■ Passage du texte
┄┄┄┄┄┄┄┄┄┄
Des entités naturelles sont également anthropomorphisées, par la voie de la prosopopée, tel un torrent qui « réclame une issue ». Quels nouveaux sens ces images permettent-elles d’ajouter au récit ? Permettent-ils de tout saisir ? Et faut-il vraiment tout saisir ? Chercher à embrasser la totalité du récit poétique conduit souvent à négliger des détails eux-mêmes largement significatifs. C’est que les pierres que l’on oublie de retourner ou de contempler plus longuement ont, elles aussi, le loisir de germer, de produire, isolément, leurs propres rayonnements de sens. Ainsi, l’ensemble ne doit pas être pris en considération au détriment de ses parties. Ce sont elles, chaque poème, et dans chaque poème, chaque vers, chaque mot qui doivent et peuvent être lentement consommés. Il faut laisser au feu du poème, à sa luminosité si l’on préfère, tout son temps pour se consumer en nous. C’est à cette condition que l’on parvient à abolir, ou réduire autant que faire se peut, la légendaire obscurité de la poésie.
Les poèmes de Ouellet à dire vrai sont simples, sont simplement de véritables poèmes, avec leur part inhérente de clarté et d’obscurité. Rarement ai-je vu tant de beauté, je devrais dire tant de vérité. Un homme vient à notre rencontre. Il nous parle. Il me parle. De quoi ? Je ne saurais presque trop dire. Je ne voudrais pas trop le dire. Je souhaiterais laisser à chacun, à chacune le bonheur teinté de tristesse de découvrir soi-même la parole de Ouellet. C’est une parole grave, qui dit les choses de la vie et de la mort.
Une parole grave plongeant dans le sombre côté des choses. Avec Auster, déjà nous le savions, cela n’allait pas être gai ou léger : « et chaque chose ici, comme si c’était la dernière chose / à dire ». Après quoi, le poète, tel le nautonier Charon, s’engage sur son propre Achéron. Il s’aventure ou plutôt « s’engouffre » sur ce fleuve de langage qui le conduira au dernier mot de sa propre disparition. L’exergue d’Auster se termine par le mot « disparaître ». Ouellet lui emboîte le pas ; les deux derniers vers du recueil se lisant comme suit : « marcher sans bruit tient de l’exploit / et nous rions avant de disparaître ».
┄┄┄┄┄┄┄┄┄┄
■ À faire
[1] Répondez aux questions suivantes sur le texte consacré à la poésie de Ouellet.
(a) Par quelle figure les entités naturelles sont-elles anthropomorphisées ?
(b) Par quel mot se termine l’exergue d’Auster ?
(c) De quoi parle la parole de Ouellet, selon le texte ?
[2] Pour chaque affirmation, indiquez si elle concorde avec le texte consacré à la poésie de Ouellet.
(a) Le texte affirme que l’ensemble doit primer sur ses parties.
(b) Le poète est comparé au nautonier Charon.
(c) Les deux derniers vers du recueil évoquent le fait de marcher sans bruit.
[3] Poursuivez le texte consacré à la poésie de Ouellet à partir de sa dernière phrase.

■ Extraits des entrées
┄┄┄┄┄┄┄┄┄┄
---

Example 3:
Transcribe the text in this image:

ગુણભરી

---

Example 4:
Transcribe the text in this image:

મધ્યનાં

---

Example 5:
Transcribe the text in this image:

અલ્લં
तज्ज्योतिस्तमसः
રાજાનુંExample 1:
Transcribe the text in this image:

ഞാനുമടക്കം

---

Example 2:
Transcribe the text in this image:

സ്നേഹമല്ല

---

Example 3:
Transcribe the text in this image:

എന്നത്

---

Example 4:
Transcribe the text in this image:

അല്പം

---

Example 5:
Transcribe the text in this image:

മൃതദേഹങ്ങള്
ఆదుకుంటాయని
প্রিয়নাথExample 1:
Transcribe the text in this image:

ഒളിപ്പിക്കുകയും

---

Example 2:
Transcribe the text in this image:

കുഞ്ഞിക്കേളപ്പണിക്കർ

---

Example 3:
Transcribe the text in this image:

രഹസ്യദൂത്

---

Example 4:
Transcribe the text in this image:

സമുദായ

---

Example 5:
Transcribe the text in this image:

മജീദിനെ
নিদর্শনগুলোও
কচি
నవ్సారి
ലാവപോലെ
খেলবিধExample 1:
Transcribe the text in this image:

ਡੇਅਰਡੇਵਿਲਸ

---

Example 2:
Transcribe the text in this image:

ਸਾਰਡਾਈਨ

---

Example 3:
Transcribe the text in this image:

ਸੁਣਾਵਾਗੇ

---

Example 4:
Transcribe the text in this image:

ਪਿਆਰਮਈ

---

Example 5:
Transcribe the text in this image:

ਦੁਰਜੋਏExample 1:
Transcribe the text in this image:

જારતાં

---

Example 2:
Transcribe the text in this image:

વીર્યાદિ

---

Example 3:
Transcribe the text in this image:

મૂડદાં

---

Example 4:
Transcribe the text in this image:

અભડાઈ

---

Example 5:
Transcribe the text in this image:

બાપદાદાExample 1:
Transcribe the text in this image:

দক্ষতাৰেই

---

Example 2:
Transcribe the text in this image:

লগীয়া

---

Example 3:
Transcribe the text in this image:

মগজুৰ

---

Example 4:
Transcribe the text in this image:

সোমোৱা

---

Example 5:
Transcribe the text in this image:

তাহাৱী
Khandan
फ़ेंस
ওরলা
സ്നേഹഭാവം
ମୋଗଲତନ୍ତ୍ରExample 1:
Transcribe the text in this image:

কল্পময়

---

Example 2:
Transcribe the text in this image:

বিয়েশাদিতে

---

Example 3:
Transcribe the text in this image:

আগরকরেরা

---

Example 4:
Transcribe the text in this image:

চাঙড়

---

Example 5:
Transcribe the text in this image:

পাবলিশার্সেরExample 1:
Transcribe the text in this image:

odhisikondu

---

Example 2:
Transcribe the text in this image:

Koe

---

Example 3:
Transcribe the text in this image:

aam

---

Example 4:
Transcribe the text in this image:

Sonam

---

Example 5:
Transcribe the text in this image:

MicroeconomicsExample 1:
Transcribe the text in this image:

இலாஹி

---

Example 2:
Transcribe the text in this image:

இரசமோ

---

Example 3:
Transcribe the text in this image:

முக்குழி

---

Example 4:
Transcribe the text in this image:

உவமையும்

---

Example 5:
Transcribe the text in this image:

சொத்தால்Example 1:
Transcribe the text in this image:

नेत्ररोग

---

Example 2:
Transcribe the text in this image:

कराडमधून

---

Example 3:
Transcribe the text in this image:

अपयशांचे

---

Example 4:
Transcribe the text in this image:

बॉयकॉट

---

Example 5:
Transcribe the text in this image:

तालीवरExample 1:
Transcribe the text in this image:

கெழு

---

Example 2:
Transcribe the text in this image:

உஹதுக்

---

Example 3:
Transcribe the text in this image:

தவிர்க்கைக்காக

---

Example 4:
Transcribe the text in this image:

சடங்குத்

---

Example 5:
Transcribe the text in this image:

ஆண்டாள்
┄┄┄┄┄┄┄┄┄┄
■ Réponses fournies
[1]
(a) Par la prosopopée.
(b) Par le mot « disparaître ».
(c) Des choses de la vie et de la mort.

[2]
(a) Non : « l’ensemble ne doit pas être pris en considération au détriment de ses parties ».
(b) Oui : « le poète, tel le nautonier Charon, s’engage sur son propre Achéron ».
(c) Oui : « marcher sans bruit tient de l’exploit / et nous rions avant de disparaître ».

[3]
Il y aurait beaucoup à dire sur ce rire. Il vient en dernier. Après un parcours où règne la déréliction. Les poèmes ont surtout dit la grisaille des jours, le silence solitaire que seul ou presque rompait le ronronnement du chat. Le clochard quêtait dans les poubelles un pauvre quignon de pain. Mais pire, il y avait les stèles, le triste cimetière, la pluie, et cette noyée. Beaucoup d’ombre. Beaucoup d’ombres.
On marche dans ce recueil.
Pas un pas sans abîme
tu cherches
au milieu de peu
tes mots ton chemin
oubliée par les dieux
au seuil d’une tempête
tu n’arrives plus à consoler tes rêves
Il est fait mention d’une « enfant qui se noie ». On lit les vers suivants : « L’air rattrape / la robe les cheveux les os / absolument reconduite à la rive / et ce n’est plus toi fragmentée ». Après cette question « où es-tu maintenant » vient ce poème.
Certains jours
nous percevons les bruits
nous tâchons de mesurer la distance
nous pressentons
le flou d’une présence
debout immobile dans le froid
entre les volutes et les gouffres
nous nous interrogeons sur le temps
qu’il fera de l’autre côté
Le « flou d’une présence », « le temps / qu’il fera de l’autre côté », tout cela est en lien étroit avec ce que nous lisons plus loin : « parmi les stèles nous hésitons / devant l’ombre et le froid d’une terre promise ».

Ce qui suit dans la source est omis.